▶ [Provided data]
+ + +

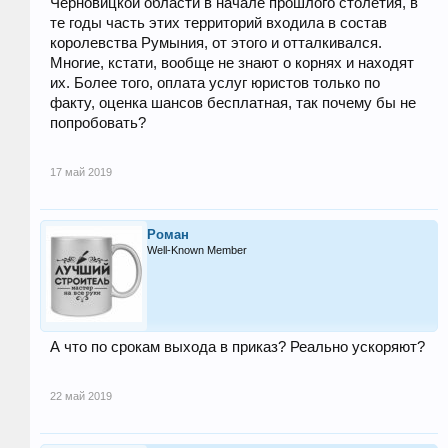
Черновицкой области в начале прошлого столетия, в
те годы часть этих территорий входила в состав
королевства Румыния, от этого и отталкивался.
Многие, кстати, вообще не знают о корнях и находят
их. Более того, оплата услуг юристов только по
факту, оценка шансов бесплатная, так почему бы не
попробовать?
17 май 2019
Роман
Well-Known Member
А что по срокам выхода в приказ? Реально ускоряют?
22 май 2019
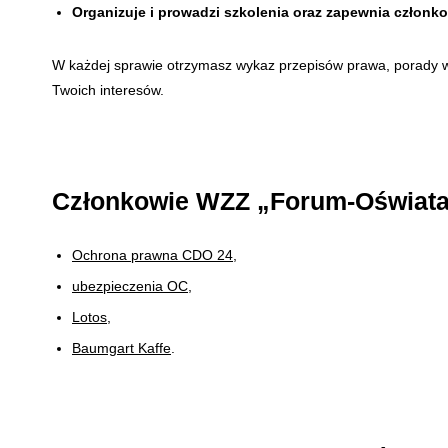
Organizuje i prowadzi szkolenia oraz zapewnia czło
W każdej sprawie otrzymasz wykaz przepisów prawa, porady w
Twoich interesów.
Członkowie WZZ „Forum-Oświata”
Ochrona prawna CDO 24
,
ubezpieczenia OC
,
Lotos
,
Baumgart Kaffe
.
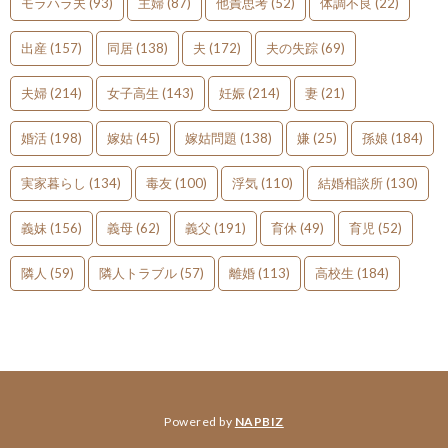
モラハラ夫
(93)
主婦
(87)
他責思考
(52)
体調不良
(22)
出産
(157)
同居
(138)
夫
(172)
夫の失踪
(69)
夫婦
(214)
女子高生
(143)
妊娠
(214)
妻
(21)
婚活
(198)
嫁姑
(45)
嫁姑問題
(138)
嫌
(25)
孫娘
(184)
実家暮らし
(134)
毒友
(100)
浮気
(110)
結婚相談所
(130)
義妹
(156)
義母
(62)
義父
(191)
育休
(49)
育児
(52)
隣人
(59)
隣人トラブル
(57)
離婚
(113)
高校生
(184)
Powered by
NAPBIZ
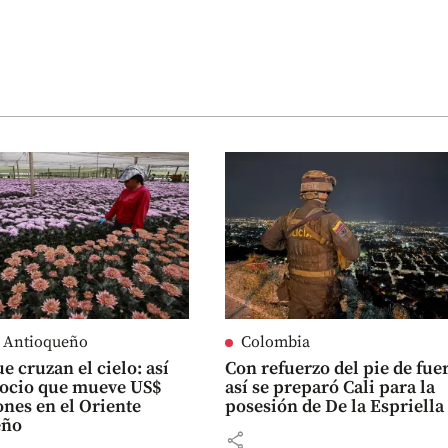
e Antioqueño
Colombia
e cruzan el cielo: así
Con refuerzo del pie de fue
gocio que mueve US$
así se preparó Cali para la
ones en el Oriente
posesión de De la Espriella
eño
share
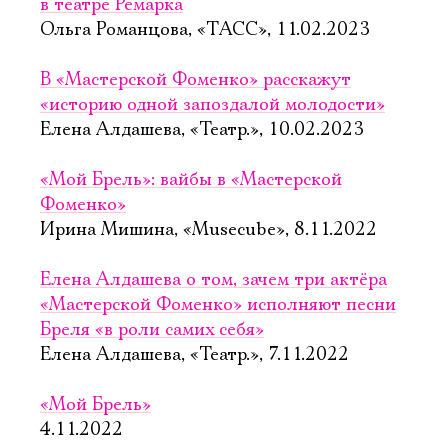
в театре Ремарка
Ольга Романцова, «ТАСС», 11.02.2023
В «Мастерской Фоменко» расскажут
«историю одной запоздалой молодости»
Елена Алдашева, «Театр.», 10.02.2023
«Мой Брель»: вайбы в «Мастерской
Фоменко»
Ирина Мишина, «Musecube», 8.11.2022
Елена Алдашева о том, зачем три актёра
«Мастерской Фоменко» исполняют песни
Бреля «в роли самих себя»
Елена Алдашева, «Театр.», 7.11.2022
«Мой Брель»
4.11.2022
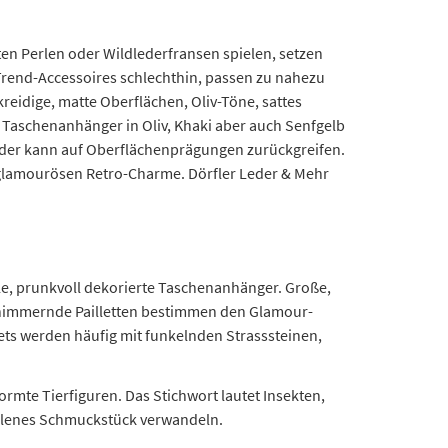
en Perlen oder Wildlederfransen spielen, setzen
Trend-Accessoires schlechthin, passen zu nahezu
eidige, matte Oberflächen, Oliv-Töne, sattes
 Taschenanhänger in Oliv, Khaki aber auch Senfgelb
, der kann auf Oberflächenprägungen zurückgreifen.
 glamourösen Retro-Charme. Dörfler Leder & Mehr
e, prunkvoll dekorierte Taschenanhänger. Große,
chimmernde Pailletten bestimmen den Glamour-
ts werden häufig mit funkelnden Strasssteinen,
rmte Tierfiguren. Das Stichwort lautet Insekten,
allenes Schmuckstück verwandeln.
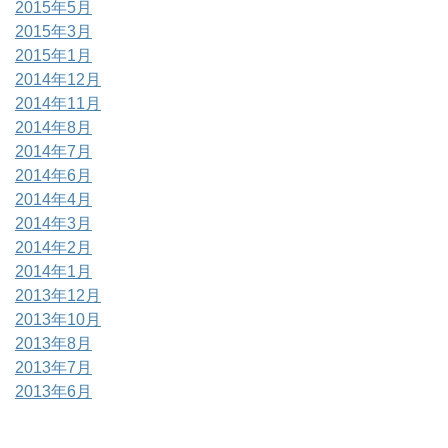
2015年5月
2015年3月
2015年1月
2014年12月
2014年11月
2014年8月
2014年7月
2014年6月
2014年4月
2014年3月
2014年2月
2014年1月
2013年12月
2013年10月
2013年8月
2013年7月
2013年6月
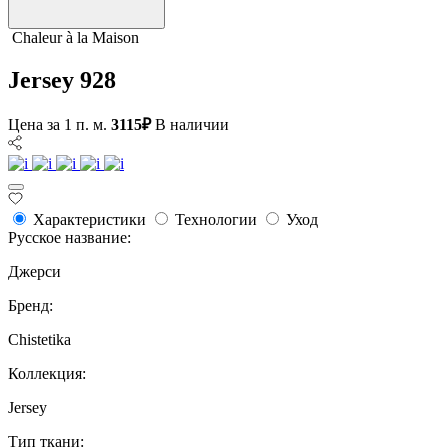
Сhaleur à la Maison
Jersey 928
Цена за 1 п. м.
3115₽
В наличии
Характеристики
Технологии
Уход
Русское название:
Джерси
Бренд:
Chistetika
Коллекция:
Jersey
Тип ткани:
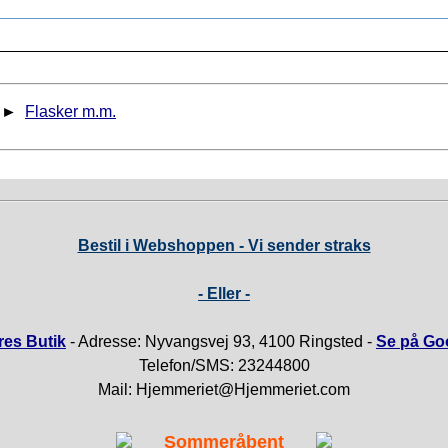
►
Flasker m.m.
Bestil i Webshoppen - Vi sender straks
- Eller -
es Butik
- Adresse: Nyvangsvej 93, 4100 Ringsted -
Se på Go
Telefon/SMS: 23244800
Mail: Hjemmeriet@Hjemmeriet.com
Sommeråbent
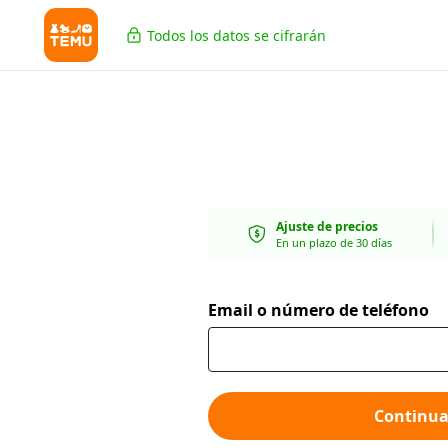
Todos los datos se cifrarán
Ajuste de precios
En un plazo de 30 días
Email o número de teléfono
Continua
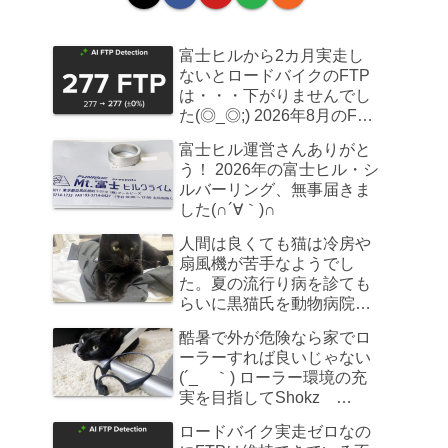
富士ヒルから2カ月実走し
ないとロードバイクのFTP
は・・・下がりませんでし
た(◎_◎;) 2026年8月のFTP
計測
富士ヒル運営さんありがと
う！ 2026年の富士ヒル・シ
ルバーリング、無事届きま
した(∩´∀｀)∩
人間は良くても猫は冷房や
扇風機が苦手なようでし
た。夏の流行り病を診ても
らいに黒猫氏を動物病院へ
連れていきました
酷暑で外が危険なら家でロ
ーラーすれば良いじゃない
(´_ゝ｀) ローラー環境の充
実を目指してShokz
OpenRun Pro 2を買ってみ
ロードバイク実走ゼロなの
た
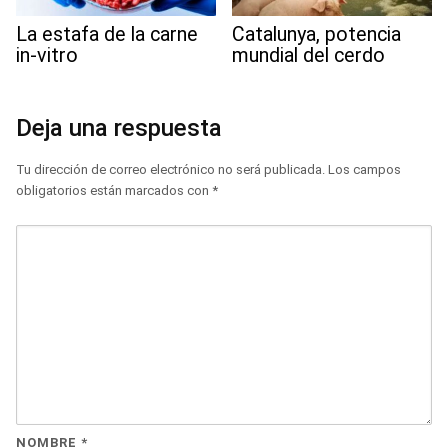
La estafa de la carne
Catalunya, potencia
in-vitro
mundial del cerdo
Deja una respuesta
Tu dirección de correo electrónico no será publicada.
Los campos
obligatorios están marcados con
*
NOMBRE
*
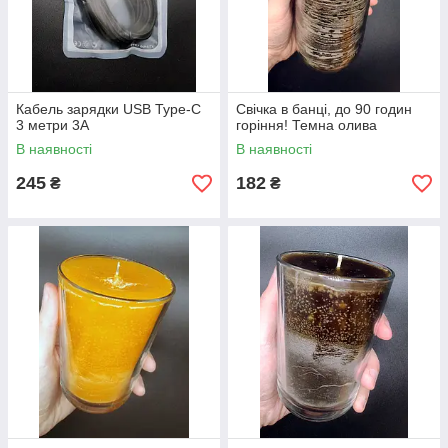
Кабель зарядки USB Type-C
Свічка в банці, до 90 годин
3 метри 3А
горіння! Темна олива
В наявності
В наявності
245
182
₴
₴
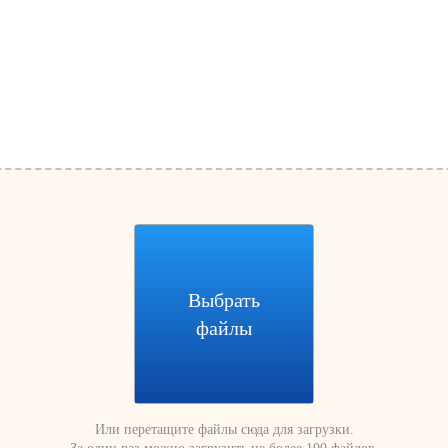
Выбрать
файлы
Или перетащите файлы сюда для загрузки.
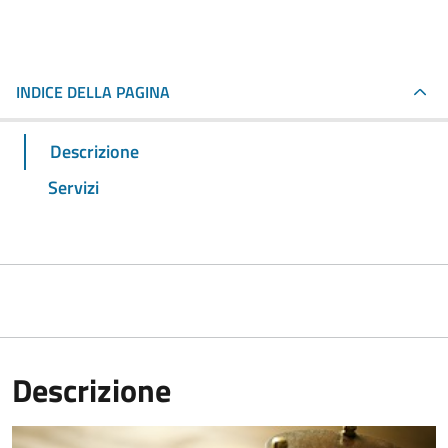
INDICE DELLA PAGINA
Descrizione
Servizi
Descrizione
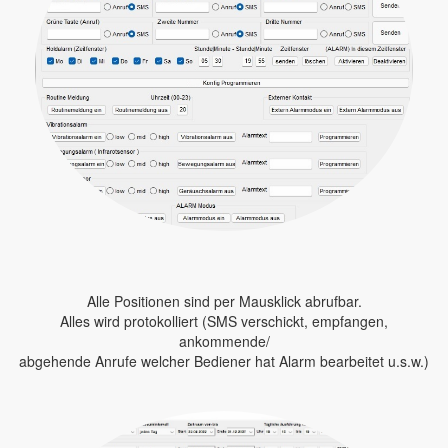
Alle Positionen sind per Mausklick abrufbar.
Alles wird protokolliert (SMS verschickt, empfangen,
ankommende/
abgehende Anrufe welcher Bediener hat Alarm bearbeitet u.s.w.)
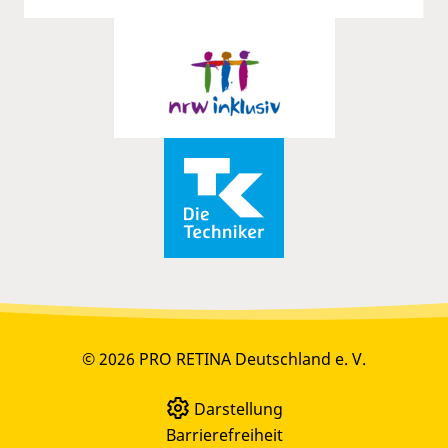
© 2026 PRO RETINA Deutschland e. V.
Darstellung
Barrierefreiheit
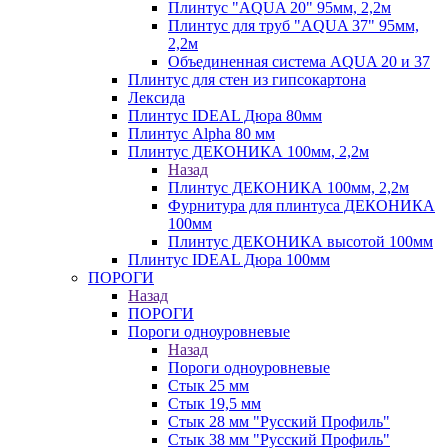
Плинтус "AQUA 20" 95мм, 2,2м
Плинтус для труб "AQUA 37" 95мм,
2,2м
Объединенная система AQUA 20 и 37
Плинтус для стен из гипсокартона
Лексида
Плинтус IDEAL Дюра 80мм
Плинтус Alpha 80 мм
Плинтус ДЕКОНИКА 100мм, 2,2м
Назад
Плинтус ДЕКОНИКА 100мм, 2,2м
Фурнитура для плинтуса ДЕКОНИКА
100мм
Плинтус ДЕКОНИКА высотой 100мм
Плинтус IDEAL Дюра 100мм
ПОРОГИ
Назад
ПОРОГИ
Пороги одноуровневые
Назад
Пороги одноуровневые
Стык 25 мм
Стык 19,5 мм
Стык 28 мм "Русский Профиль"
Стык 38 мм "Русский Профиль"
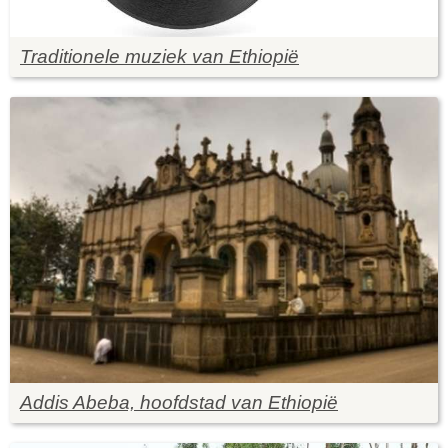
Traditionele muziek van Ethiopië
Addis Abeba, hoofdstad van Ethiopië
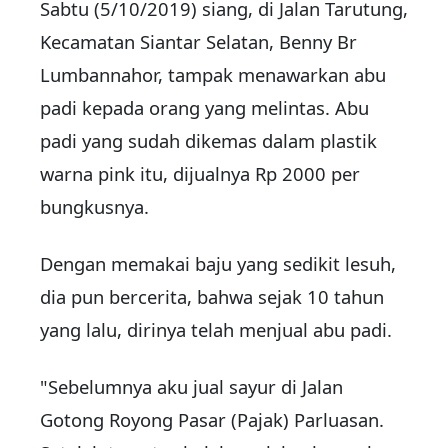
Sabtu (5/10/2019) siang, di Jalan Tarutung,
Kecamatan Siantar Selatan, Benny Br
Lumbannahor, tampak menawarkan abu
padi kepada orang yang melintas. Abu
padi yang sudah dikemas dalam plastik
warna pink itu, dijualnya Rp 2000 per
bungkusnya.
Dengan memakai baju yang sedikit lesuh,
dia pun bercerita, bahwa sejak 10 tahun
yang lalu, dirinya telah menjual abu padi.
"Sebelumnya aku jual sayur di Jalan
Gotong Royong Pasar (Pajak) Parluasan.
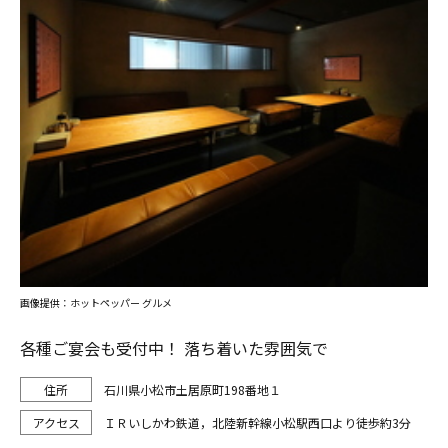
画像提供：ホットペッパー グルメ
各種ご宴会も受付中！ 落ち着いた雰囲気で
石川県小松市土居原町198番地１
ＩＲいしかわ鉄道，北陸新幹線小松駅西口より徒歩約3分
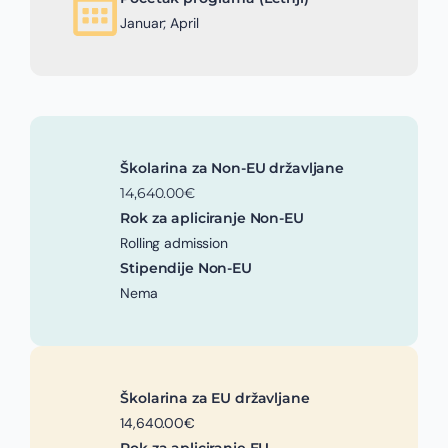
Januar; April
Školarina za Non-EU državljane
14,640.00€
Rok za apliciranje Non-EU
Rolling admission
Stipendije Non-EU
Nema
Školarina za EU državljane
14,640.00€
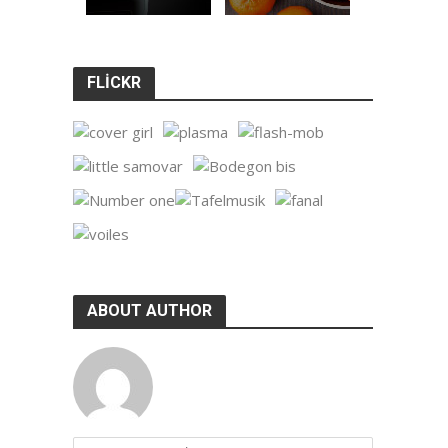
FLICKR
ABOUT AUTHOR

+ + +

▶ [To-do item] Take the data above and repeat it exactly, leaving each picture out.

▶ [Task result]
Черновицкой области в начале прошлого столетия, в
те годы часть этих территорий входила в состав
королевства Румыния, от этого и отталкивался.
Многие, кстати, вообще не знают о корнях и находят
их. Более того, оплата услуг юристов только по
факту, оценка шансов бесплатная, так почему бы не
попробовать?
17 май 2019
Роман
Well-Known Member
А что по срокам выхода в приказ? Реально ускоряют?
22 май 2019
Organizuje i prowadzi szkolenia oraz zapewnia czło
W każdej sprawie otrzymasz wykaz przepisów prawa, porady w
Twoich interesów.
Członkowie WZZ „Forum-Oświata”
Ochrona prawna CDO 24
,
ubezpieczenia OC
,
Lotos
,
Baumgart Kaffe
.
モラハラ夫
(93)
主婦
(87)
他責思考
(52)
体調不良
(22)
出産
(157)
同居
(138)
夫
(172)
夫の失踪
(69)
夫婦
(214)
女子高生
(143)
妊娠
(214)
妻
(21)
婚活
(198)
嫁姑
(45)
嫁姑問題
(138)
嫌
(25)
孫娘
(184)
実家暮らし
(134)
毒友
(100)
浮気
(110)
結婚相談所
(130)
義妹
(156)
義母
(62)
義父
(191)
育休
(49)
育児
(52)
隣人
(59)
隣人トラブル
(57)
離婚
(113)
高校生
(184)
Powered by
NAPBIZ
e Antioqueño
Colombia
e cruzan el cielo: así
Con refuerzo del pie de fue
gocio que mueve US$
así se preparó Cali para la
ones en el Oriente
posesión de De la Espriella
eño
share
в театре Ремарка
Ольга Романцова, «ТАСС», 11.02.2023
В «Мастерской Фоменко» расскажут
«историю одной запоздалой молодости»
Елена Алдашева, «Театр.», 10.02.2023
«Мой Брель»: вайбы в «Мастерской
Фоменко»
Ирина Мишина, «Musecube», 8.11.2022
Елена Алдашева о том, зачем три актёра
«Мастерской Фоменко» исполняют песни
Бреля «в роли самих себя»
Елена Алдашева, «Театр.», 7.11.2022
«Мой Брель»
4.11.2022
en Perlen oder Wildlederfransen spielen, setzen
Trend-Accessoires schlechthin, passen zu nahezu
eidige, matte Oberflächen, Oliv-Töne, sattes
 Taschenanhänger in Oliv, Khaki aber auch Senfgelb
, der kann auf Oberflächenprägungen zurückgreifen.
 glamourösen Retro-Charme. Dörfler Leder & Mehr
e, prunkvoll dekorierte Taschenanhänger. Große,
chimmernde Pailletten bestimmen den Glamour-
ts werden häufig mit funkelnden Strasssteinen,
rmte Tierfiguren. Das Stichwort lautet Insekten,
allenes Schmuckstück verwandeln.
2015年5月
2015年3月
2015年1月
2014年12月
2014年11月
2014年8月
2014年7月
2014年6月
2014年4月
2014年3月
2014年2月
2014年1月
2013年12月
2013年10月
2013年8月
2013年7月
2013年6月
Сhaleur à la Maison
Jersey 928
Цена за 1 п. м.
3115₽
В наличии
Характеристики
Технологии
Уход
Русское название:
Джерси
Бренд:
Chistetika
Коллекция:
Jersey
Тип ткани:
►
Flasker m.m.
Bestil i Webshoppen - Vi sender straks
- Eller -
es Butik
- Adresse: Nyvangsvej 93, 4100 Ringsted -
Se på Go
Telefon/SMS: 23244800
Mail: Hjemmeriet@Hjemmeriet.com
Sommeråbent
Todos los datos se cifrarán
Ajuste de precios
En un plazo de 30 días
Email o número de teléfono
Continua
富士ヒルから2カ月実走し
ないとロードバイクのFTP
は・・・下がりませんでし
た(◎_◎;) 2026年8月のFTP
計測
富士ヒル運営さんありがと
う！ 2026年の富士ヒル・シ
ルバーリング、無事届きま
した(∩´∀｀)∩
人間は良くても猫は冷房や
扇風機が苦手なようでし
た。夏の流行り病を診ても
らいに黒猫氏を動物病院へ
連れていきました
酷暑で外が危険なら家でロ
ーラーすれば良いじゃない
(´_ゝ｀) ローラー環境の充
実を目指してShokz
OpenRun Pro 2を買ってみ
ロードバイク実走ゼロなの
た
La estafa de la carne
Catalunya, potencia
in-vitro
mundial del cerdo
Deja una respuesta
Tu dirección de correo electrónico no será publicada.
Los campos
obligatorios están marcados con
*
NOMBRE
*
Кабель зарядки USB Type-C
Свічка в банці, до 90 годин
3 метри 3А
горіння! Темна олива
В наявності
В наявності
245
182
₴
₴
Выбрать
файлы
Или перетащите файлы сюда для загрузки.
INDICE DELLA PAGINA
Descrizione
Servizi
Descrizione
Alle Positionen sind per Mausklick abrufbar.
Alles wird protokolliert (SMS verschickt, empfangen,
ankommende/
abgehende Anrufe welcher Bediener hat Alarm bearbeitet u.s.w.)
© 2026 PRO RETINA Deutschland e. V.
Darstellung
Barrierefreiheit
Плинтус "AQUA 20" 95мм, 2,2м
Плинтус для труб "AQUA 37" 95мм,
2,2м
Объединенная система AQUA 20 и 37
Плинтус для стен из гипсокартона
Лексида
Плинтус IDEAL Дюра 80мм
Плинтус Alpha 80 мм
Плинтус ДЕКОНИКА 100мм, 2,2м
Назад
Плинтус ДЕКОНИКА 100мм, 2,2м
Фурнитура для плинтуса ДЕКОНИКА
100мм
Плинтус ДЕКОНИКА высотой 100мм
Плинтус IDEAL Дюра 100мм
ПОРОГИ
Назад
ПОРОГИ
Пороги одноуровневые
Назад
Пороги одноуровневые
Стык 25 мм
Стык 19,5 мм
Стык 28 мм "Русский Профиль"
Стык 38 мм "Русский Профиль"
Traditionele muziek van Ethiopië
Addis Abeba, hoofdstad van Ethiopië
Sabtu (5/10/2019) siang, di Jalan Tarutung,
Kecamatan Siantar Selatan, Benny Br
Lumbannahor, tampak menawarkan abu
padi kepada orang yang melintas. Abu
padi yang sudah dikemas dalam plastik
warna pink itu, dijualnya Rp 2000 per
bungkusnya.
Dengan memakai baju yang sedikit lesuh,
dia pun bercerita, bahwa sejak 10 tahun
yang lalu, dirinya telah menjual abu padi.
"Sebelumnya aku jual sayur di Jalan
Gotong Royong Pasar (Pajak) Parluasan.
画像提供：ホットペッパー グルメ
各種ご宴会も受付中！ 落ち着いた雰囲気で
石川県小松市土居原町198番地１
ＩＲいしかわ鉄道，北陸新幹線小松駅西口より徒歩約3分
Januar; April
Školarina za Non-EU državljane
14,640.00€
Rok za apliciranje Non-EU
Rolling admission
Stipendije Non-EU
Nema
Školarina za EU državljane
14,640.00€
FLICKR
ABOUT AUTHOR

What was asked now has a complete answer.